AMA President, Dr Rosanna Capolingua, today urged the major parties to copy the AMA's rural health policies to give country Australians some hope that the next Federal Government will resolve the widespread crisis confronting rural health services.
Dr Capolingua said there has been relative silence on rural health this election campaign while rural and regional communities watch the range and quality of their health services further erode.
Dr Capolingua and Chair of the AMA's Rural Reference Group, Dr David Rivett, were at Batemans Bay District Hospital on the NSW south coast today to talk about the AMA's rural health policies.
"Rural health is in crisis and in dire need of some big announcements from the major parties," Dr Capolingua said.
Labor and the Coalition have both committed to reform the Rural Medical Infrastructure Fund, and Labor has offered ongoing support for the Specialist Obstetrician Locum Scheme and promised to increase the number of John Flynn Scholarships for undergraduate students, while the Coalition has committed that half the increased GP training places will be allocated to rural and regional practices.
Dr Capolingua said country Australians should have the same access to quality health care and well-resourced hospitals as people who live in the city.
"Rural health care depends on a strong primary health care workforce and a strong public hospital system working together," Dr Capolingua said.
"You can't have one without the other.
"Every day we see more and more health services disappearing from country areas because there simply aren't the resources to support the infrastructure and workforce needed to provide quality patient care.
"Fewer and fewer medical graduates are choosing a career in rural health, so greater incentives are needed to get them to pursue country practice.
"We have to train and deploy Australian trained doctors to serve rural Australia.
"If our ageing rural medical workforce continues to leave medical practice at the current rate, the task of replacing them will become almost impossible.
"We need to retain the rural doctors out there."
In September, the AMA released its rural policy paper, Bridging the Gap
Last month, the AMA and the Rural Doctors Association of Australia (RDAA) released a joint Rural Rescue Package
outlining the critical workforce problem in rural health and a plan of action to get more doctors into rural Australia.
The AMA is calling on both major parties to put forward their plans to fix rural health, and invites them to incorporate Bridging the Gap
and the Rural Rescue Package
in their policies.
The AMA believes that the Coalition and Labor must at the very least commit to:
• Significant funding to rebuild country hospital infrastructure.
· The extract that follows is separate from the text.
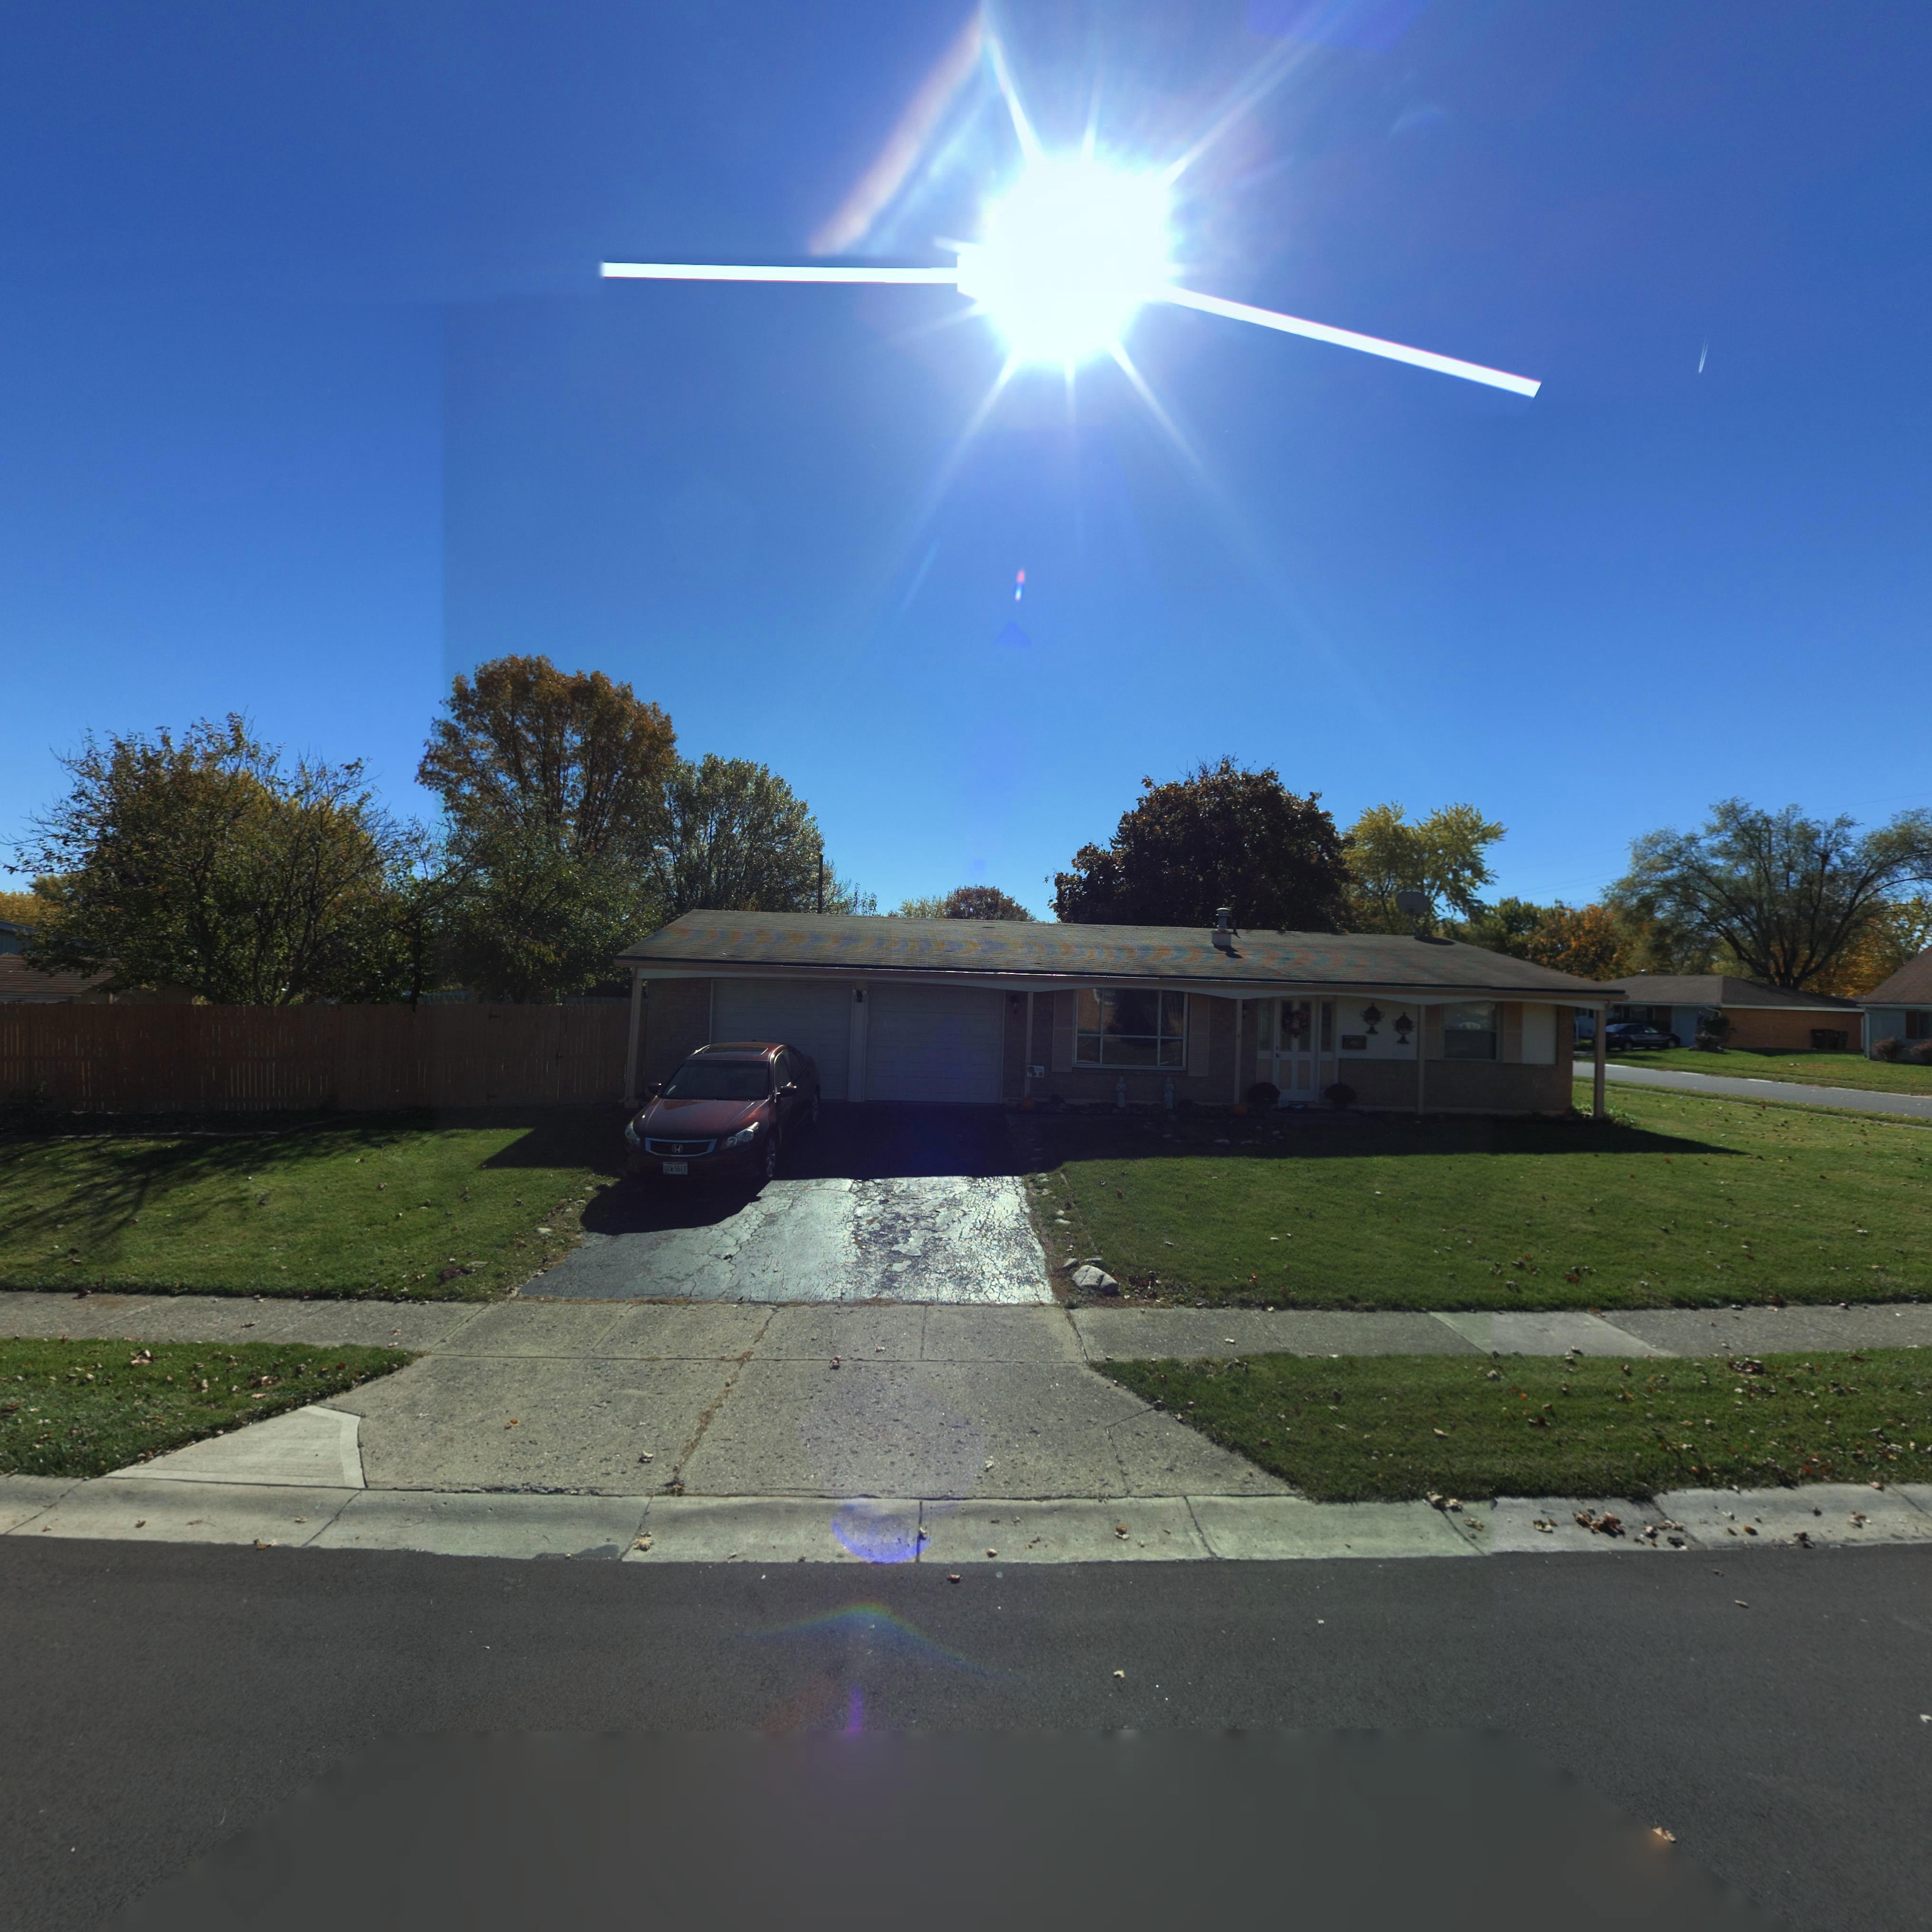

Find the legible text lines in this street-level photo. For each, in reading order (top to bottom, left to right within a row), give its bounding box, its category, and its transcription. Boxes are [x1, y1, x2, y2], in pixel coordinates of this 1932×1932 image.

The AMA estimates that the Federal Government needs to invest an extra $2 billion over five years (matched by the States and Territories) in rural hospital funding,
• Programs to encourage young doctors to work in rural practice including scholarships and HECS relief,
• Proper funding for the medical specialist outreach program to allow the program to continue its good work into the future,
• Better funding for Patient Assisted Travel Schemes to allow rural Australians equal access to health care as people living in metropolitan centres, and
• A significant package of incentives to encourage doctors to work in rural Australia. The AMA/RDAA Rural Rescue Package
calls for approximately $300 million a year to be invested in workforce incentives to ensure that rural areas have access to a viable medical workforce.